More than port
Americans are finally tasting all the wines of Portugal
If the French truly live longer than other people because they consume so much red wine, then the Portuguese can’t be far behind. There, the average man and woman drinks 60 bottles of wine per year. Only France, Italy and Luxembourg exceed this per capita rate. The country is one-fifth the size of California, yet grows about the same acreage of grapevines. Hundreds of indigenous varieties occur there—and winemaking itself began in Portugal more than a millennium before the French or Italians ever purpled their hands, feet or carpets.
In spite of its vinicultural street cred, Portugal has remained a quiet player through the modern global wine craze, and its wines are only beginning to trickle into Chico. At Creekside Cellars, the wine shop’s owner, Dennis McLaughlin, says Portuguese wines simply don’t sell fast enough to merit keeping a ready supply. Monks Wine Lounge & Bistro, which carries nearly 200 wines, does not currently carry even one Portuguese table wine. At Trader Joe’s, Portuguese wines have only a slightly surer foothold. The local branch currently carries two Vinho Verdes, a light, spritzy, and summery white-wine style from northern Portugal. Each bottle, at $3.99, makes a fine entryway for newbies into Portugal’s wine world.
Deeper into this wine-dark land, one will encounter region names like Dão, Bairrada, Alentejo, Ribatejo and Estremadura—the last two of which changed names in 2010, to Tejo and Lisboa, respectively (however, bottle labels of earlier vintages will naturally feature the old names). The most reputable region may be Douro, origin of port dessert wines.
Locally, those who embark on determined Portuguese wine-hunting outings may watch for Winery Esporão’s mighty red Reserva blend, a ripe, rich, and toasty Alentejo wine made of the relatively unknown arinto grapes, antão vaz and roupeiro. Another Alentejo red, a four-grape blend called Mariana, from Herdade do Rocim, is earthy and robust, but with an acidic, tingling spark that speaks to elegant terroir and sophisticated winemaking.
Vinho Verde is the summery, drinkable star of the north. Here, grapevines are often trained up fences, trees and telephone poles in a rustic, guerilla-style approach to wine-growing that likely will not appear in California—though the wines are here. Shannon McGahan, manager and wine buyer at Monks, says she does at times carry Vinho Verdes—and, better yet, McGahan believes that soon she will rotate into her inventory some red Portuguese blends.

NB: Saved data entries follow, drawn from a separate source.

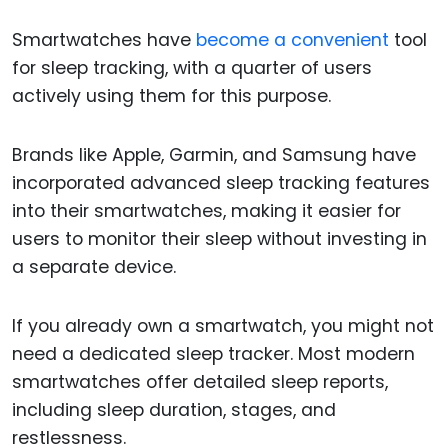
Smartwatches have
become a convenient
tool
for sleep tracking, with a quarter of users
actively using them for this purpose.
Brands like Apple, Garmin, and Samsung have
incorporated advanced sleep tracking features
into their smartwatches, making it easier for
users to monitor their sleep without investing in
a separate device.
If you already own a smartwatch, you might not
need a dedicated sleep tracker. Most modern
smartwatches offer detailed sleep reports,
including sleep duration, stages, and
restlessness.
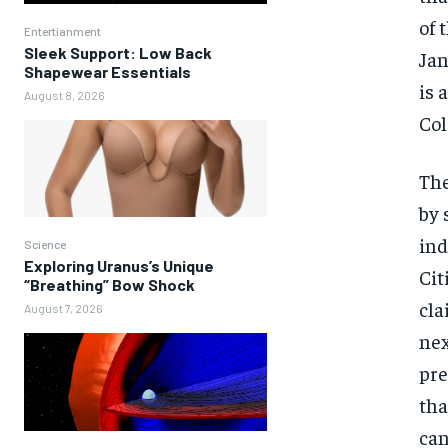
of 
Entertianment
Sleek Support: Low Back
Jan
Shapewear Essentials
is 
August 8, 2026
Col
The
by 
ind
Science
Exploring Uranus’s Unique
Cit
“Breathing” Bow Shock
cla
August 7, 2026
nex
pre
tha
can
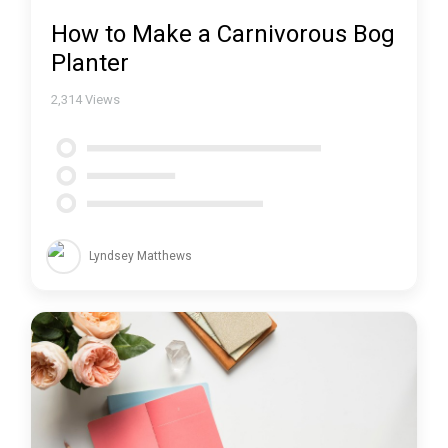
How to Make a Carnivorous Bog
Planter
2,314
Views
Lyndsey Matthews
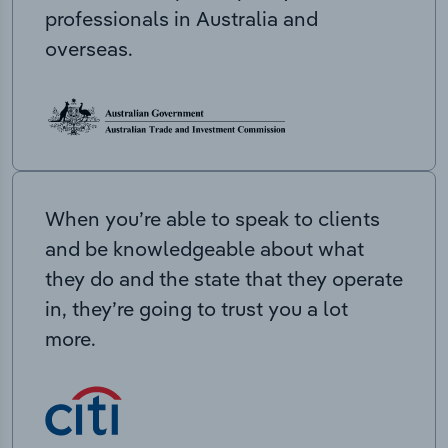
professionals in Australia and
overseas.
When you’re able to speak to clients
and be knowledgeable about what
they do and the state that they operate
in, they’re going to trust you a lot
more.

Portuguese grapes themselves are now taking root increasingly around California as winemakers take greater interest in exploring new varieties. Hottest among these is a burly red-wine grape by the name of touriga nacional. Traditionally reserved for port-style sweet wines, touriga nacional can be fermented to dryness and may be shaping up to become the red-wine superstar of Portugal, with shoulders broad enough to bump a Napa Valley cab off the table and with enough presence to draw the spotlight from Spain’s tempranillo. In the Sierra foothills, Bumgarner Winery, Obscurity Cellars, Oakstone Winery, and Jeff Runquist Wines have each made a touriga nacional.
Statewide, a miniscule 200 acres of the variety are grown (the state’s cabernet sauvignon acreage tops 70,000), though just a decade ago that figure was closer to zero. In El Dorado Hills, at Shaker Ridge Vineyards, Andy Standeven grows just a single acre of touriga nacional, which he sells to several wineries. Standeven notes that marketing a new variety at the retail level is not always easy in established wine markets.
“It’s very hard to break a new varietal into the people’s vocabulary,” said Standeven. “Someone has to experiment with these new grapes.”
Winemaker Stuart Spencer is doing just this at St. Amant Winery in Lodi. Spencer’s family vineyard, best known for zinfandel, includes 25 acres of touriga nacional and other Portuguese grapes, such as souza, verdelho, tinta francisca, bastardo, and tinta cão.
“These wines can be great, but they’re still a hard sell,” Spencer acknowledged. “You need to have people taste them if they’re going to buy them. They won’t just jump up and move off the shelf.”